Il libro di Gianfranco Fini sul futuro della libertà

di Domenico Giampetruzzi
«Cominciamo proprio dalla mia generazione, quella dei “baby boomers”, chiamati così perché venuti al mondo in un periodo di esuberanza demografica nel nostro emisfero. Le persone appartenenti a tale generazione, quando avevano la vostra età, hanno amato in modo smisurato la libertà. E l’hanno reclamata, per così dire, a trecentosessanta gradi. Dalla famiglia alla scuola, dalla musica alla moda, dall’amore alla politica e in tante altre cose ancora, compresi i rapporti sociali e familiari tra uomini e donne».

Lo ha scritto nero su bianco Gianfranco Fini nel libro denominato "Il futuro della libertà. Consigli non richiesti ai nati nel 1989 edito dalla Rizzoli che è possibile acquistarlo in edicola. Il saggio di scienza politica della terza carica dello Stato ha attirato l'attenzione del mondo politico, giornalistico e istituzionale. Nuovi attacchi sono giunti dal fronte amico del centro- destra al presidente Fini.
In particolar modo il coordinatore nazionale del Pdl, Sandro Bondi, ha criticato Fini perchè nel suo libro non ha riconosciuto il valore di Silvio Berlusconi. Il Giornale della famiglia Berlusconi ha colto l'occasione per attaccare nuovamente il presidente Fini reo di essersi spostato a sinistra. L'ex leader di An ha replicato a Bondi dicendo di aver preso un abbaglio in quanto nel libro non parla di nessun personaggio politico, ecetto per Giulio Tremonti ma non per una questione politica ma per l'importanza di un suo saggio, ma bensì di riflessioni politiche su prospettive e valori di riferimento.

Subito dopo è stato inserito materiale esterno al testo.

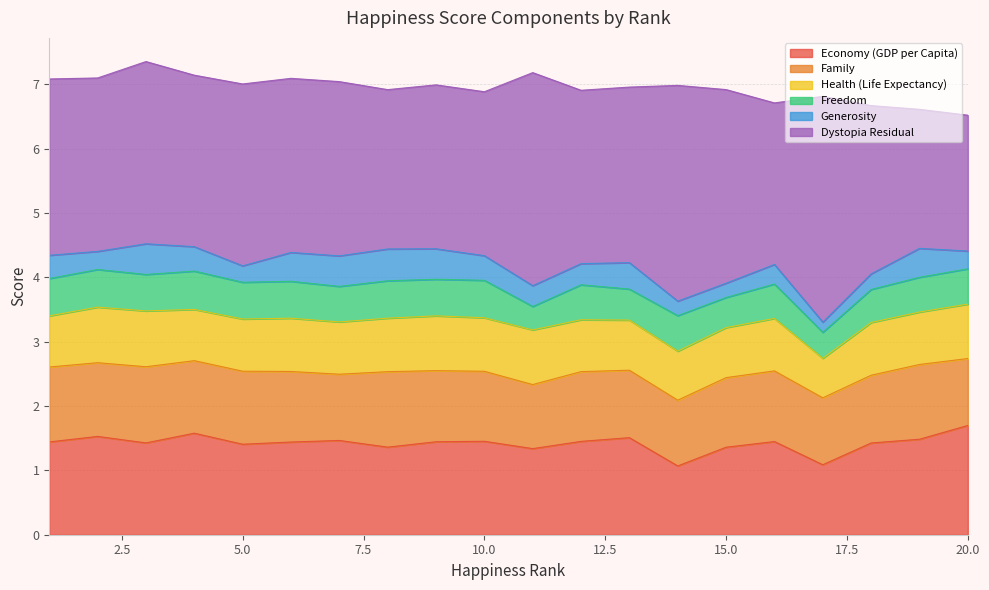

Count the Health (Life Expectancy) values in the range 0 to 1.

20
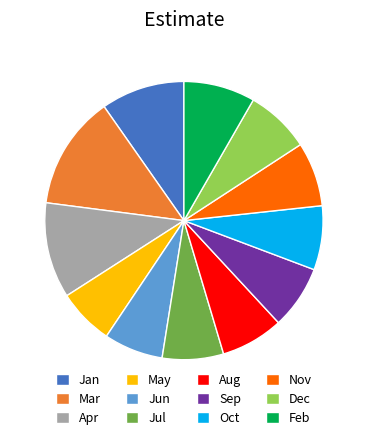

Does any single category account for the majority?

No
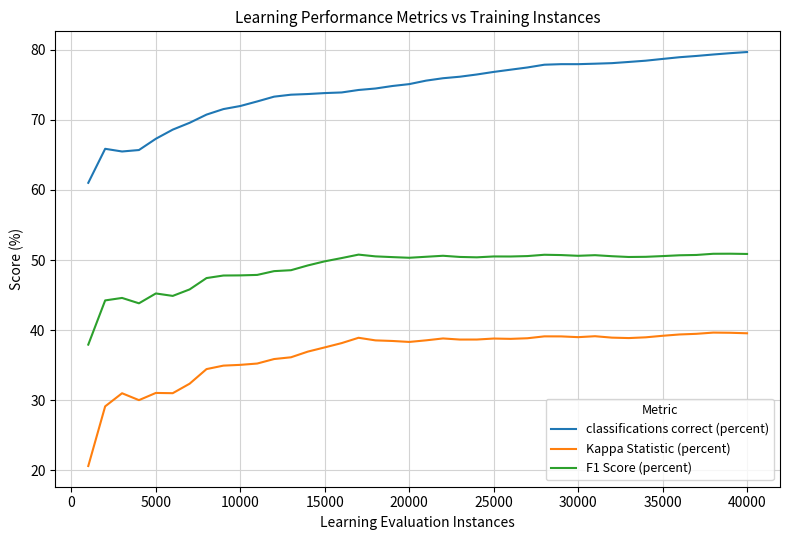

Which series has the largest total across all categories?

classifications correct (percent)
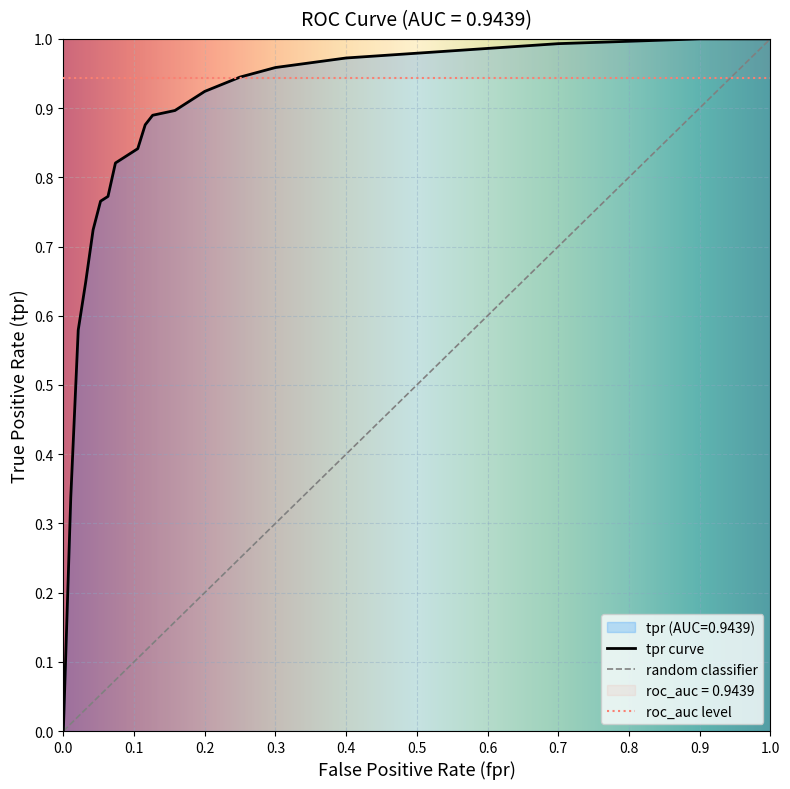

The roc_auc level series shows 0.5 at 0.8. True or false?

False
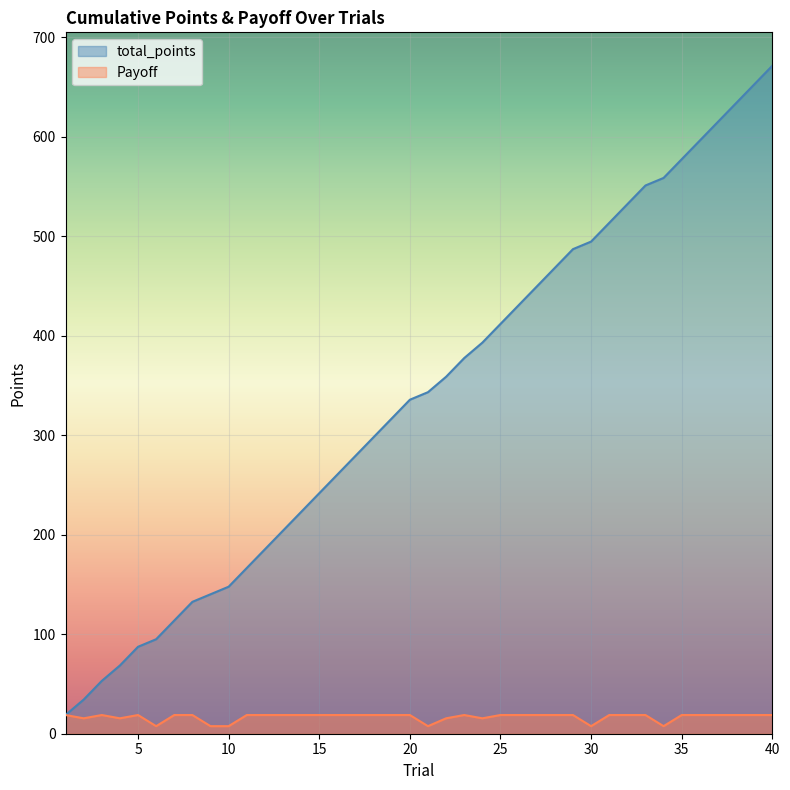

True or false: total_points and Payoff intersect in this chart.

False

Un importante passaggio nel libro Fini lo dedica al 1968. «Le ragazze mie coetanee, almeno quelle più consapevoli, sono scese in strada protagoniste della loro vita, senza più ruoli rigidi, senza più discriminazioni per via del genere, senza più essere costrette a una funzione socialmente subalterna rispetto agli uomini. È stato un fenomeno imponente. I giovani della mia generazione hanno occupato la scena sociale proprio in quanto tali. Sono stati i primi a farlo. E non c’è dubbio che abbiano impresso una svolta decisiva alla società occidentale.
«L’anno nevralgico è il 1968. La voglia di cambiamento dei ragazzi europei esplode in forma di contestazione politica. La protesta parte dalle università e l’anno successivo dilaga nelle scuole e nelle fabbriche. Gli studenti cominciano a mobilitarsi contro il potere accademico e poi passano ad attaccare ogni forma di autorità, da quella statale a quella familiare. I giovani contestatori indirizzano le loro proteste su mille obiettivi, ma il "nemico" è percepito come unico. È una sorta di entità metafisica: lo chiamano "il sistema". Il 1968 ha osservato lo storico Paul Ginsborg fu molto più di una protesta contro la misera condizione studentesca; fu una rivolta etica, un rilevante tentativo di rovesciare i valori dominanti dell’epoca».